Since the ear cannot be kept dry, and because an infection thickens the tissues of the ear canal, proliferative debris is trapped in the ear. This prevents topical ear medications from contacting the infectious agents. The end result is a vicious cycle of worsening infection and severe permanent changes in the ear.
The ear is divided into three distinct regions (Fig.1). The EXTERNAL EAR is the ear canal. It is "L" shaped and ends at the tympanic membrane (ear drum). This shape predisposes the ear to infection in the dog because it creates a bottleneck for debris, ear wax, and moisture to accumulate and irritate the delicate canal wall. The MIDDLE EAR is within a hollow, bony portion of the skull, known as the bulla. The INNER EAR is located next to the bulla and is responsible for equilibrium and balance. Any of these areas may be affected in a disease process. They are best evaluated by direct otoscopic examination and, frequently, radiographic (x-ray) evaluation.
Three basic types of surgery can be performed depending upon the regions of the ear that are affected.
LATERAL EAR RESECTION
Early in the disease process it may be possible to perform a Lateral Ear Resection (Fig.2). This procedure is used for diseases of the external ear and involves removing and reconstructing a small lateral portion of the ear canal. This facilitates drainage of the ear canal and permits application of medications directly into the ear canal.

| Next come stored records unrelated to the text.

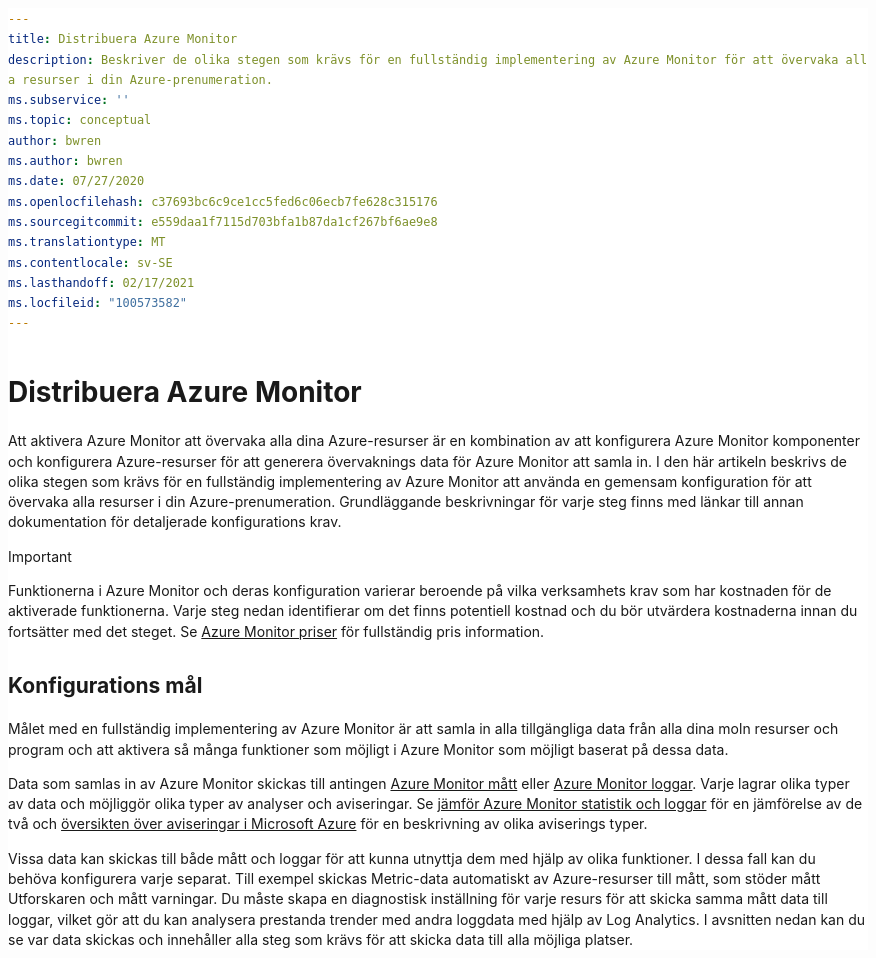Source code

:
 ```yaml
---
title: Distribuera Azure Monitor
description: Beskriver de olika stegen som krävs för en fullständig implementering av Azure Monitor för att övervaka alla resurser i din Azure-prenumeration.
ms.subservice: ''
ms.topic: conceptual
author: bwren
ms.author: bwren
ms.date: 07/27/2020
ms.openlocfilehash: c37693bc6c9ce1cc5fed6c06ecb7fe628c315176
ms.sourcegitcommit: e559daa1f7115d703bfa1b87da1cf267bf6ae9e8
ms.translationtype: MT
ms.contentlocale: sv-SE
ms.lasthandoff: 02/17/2021
ms.locfileid: "100573582"
---
```

# <a name="deploy-azure-monitor"></a>Distribuera Azure Monitor
Att aktivera Azure Monitor att övervaka alla dina Azure-resurser är en kombination av att konfigurera Azure Monitor komponenter och konfigurera Azure-resurser för att generera övervaknings data för Azure Monitor att samla in. I den här artikeln beskrivs de olika stegen som krävs för en fullständig implementering av Azure Monitor att använda en gemensam konfiguration för att övervaka alla resurser i din Azure-prenumeration. Grundläggande beskrivningar för varje steg finns med länkar till annan dokumentation för detaljerade konfigurations krav.

> [!IMPORTANT]
> Funktionerna i Azure Monitor och deras konfiguration varierar beroende på vilka verksamhets krav som har kostnaden för de aktiverade funktionerna. Varje steg nedan identifierar om det finns potentiell kostnad och du bör utvärdera kostnaderna innan du fortsätter med det steget. Se [Azure Monitor priser](https://azure.microsoft.com/pricing/details/monitor/) för fullständig pris information.

## <a name="configuration-goals"></a>Konfigurations mål
Målet med en fullständig implementering av Azure Monitor är att samla in alla tillgängliga data från alla dina moln resurser och program och att aktivera så många funktioner som möjligt i Azure Monitor som möjligt baserat på dessa data.

Data som samlas in av Azure Monitor skickas till antingen [Azure Monitor mått](essentials/data-platform-metrics.md) eller [Azure Monitor loggar](logs/data-platform-logs.md). Varje lagrar olika typer av data och möjliggör olika typer av analyser och aviseringar. Se [jämför Azure Monitor statistik och loggar](/data-platform.md) för en jämförelse av de två och [översikten över aviseringar i Microsoft Azure](alerts/alerts-overview.md) för en beskrivning av olika aviserings typer. 

Vissa data kan skickas till både mått och loggar för att kunna utnyttja dem med hjälp av olika funktioner. I dessa fall kan du behöva konfigurera varje separat. Till exempel skickas Metric-data automatiskt av Azure-resurser till mått, som stöder mått Utforskaren och mått varningar. Du måste skapa en diagnostisk inställning för varje resurs för att skicka samma mått data till loggar, vilket gör att du kan analysera prestanda trender med andra loggdata med hjälp av Log Analytics. I avsnitten nedan kan du se var data skickas och innehåller alla steg som krävs för att skicka data till alla möjliga platser.
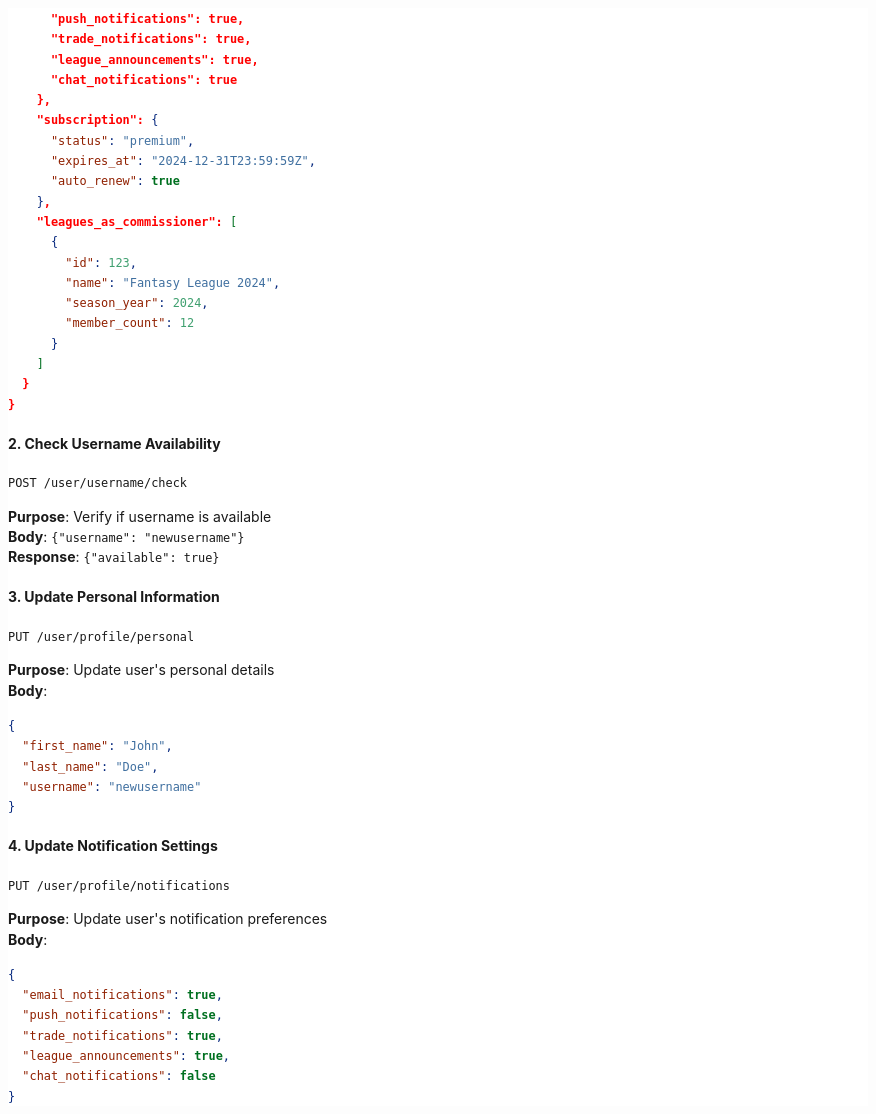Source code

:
 ```json
      "push_notifications": true,
      "trade_notifications": true,
      "league_announcements": true,
      "chat_notifications": true
    },
    "subscription": {
      "status": "premium",
      "expires_at": "2024-12-31T23:59:59Z",
      "auto_renew": true
    },
    "leagues_as_commissioner": [
      {
        "id": 123,
        "name": "Fantasy League 2024",
        "season_year": 2024,
        "member_count": 12
      }
    ]
  }
}
```

#### **2. Check Username Availability**
```
POST /user/username/check
```
**Purpose**: Verify if username is available  
**Body**: `{"username": "newusername"}`  
**Response**: `{"available": true}`

#### **3. Update Personal Information**
```
PUT /user/profile/personal
```
**Purpose**: Update user's personal details  
**Body**:
```json
{
  "first_name": "John",
  "last_name": "Doe",
  "username": "newusername"
}
```

#### **4. Update Notification Settings**
```
PUT /user/profile/notifications
```
**Purpose**: Update user's notification preferences  
**Body**:
```json
{
  "email_notifications": true,
  "push_notifications": false,
  "trade_notifications": true,
  "league_announcements": true,
  "chat_notifications": false
}
```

Occasionally, only the middle ear is affected. This occurs when an ear canal infection causes the ear drum to rupture, allowing infection into the middle ear. The ear drum then "regrows" as the ear canal infection is treated. This is especially common in cats that have polyps. In these cases the bony wall of the bulla is opened surgically either from the side or from under the neck to gain access to the middle ear. Drains are placed to evacuate the infection. This procedure is known as a BULLA OSTEOTOMY (Fig.3).
TOTAL EAR CANAL ABLATION AND BULLA OSTEOTOMY
More severe infections require a more involved surgery called a Total Ear Canal Ablation and Bulla Osteotomy (Fig.4). Preoperative radiographs of the skull are generally recommended to assess changes that have taken place in the bony portion of the ear. The infected tissue and entire ear canal are removed. The bony portion of the ear (bulla) is opened to remove all of the infectious tissue from around the hearing apparatus. Bacterial cultures are obtained so that the infection may be treated with the appropriate antibiotics. On occasion, biopsies may be indicated to identify abnormal tissue in the ear. Drains are placed to encourage healthy tissue growth without abscess pocket formation.
The surgery is usually successful in alleviating the painful, debilitating chronic ear infections, as they cannot recur once the ear canal has been removed. Fortunately, hearing loss, which is directly related to the severity of the infection within the middle ear, is not always associated with this surgery. Dogs frequently retain some degree of hearing capacity, even without ear canals, and are much more comfortable.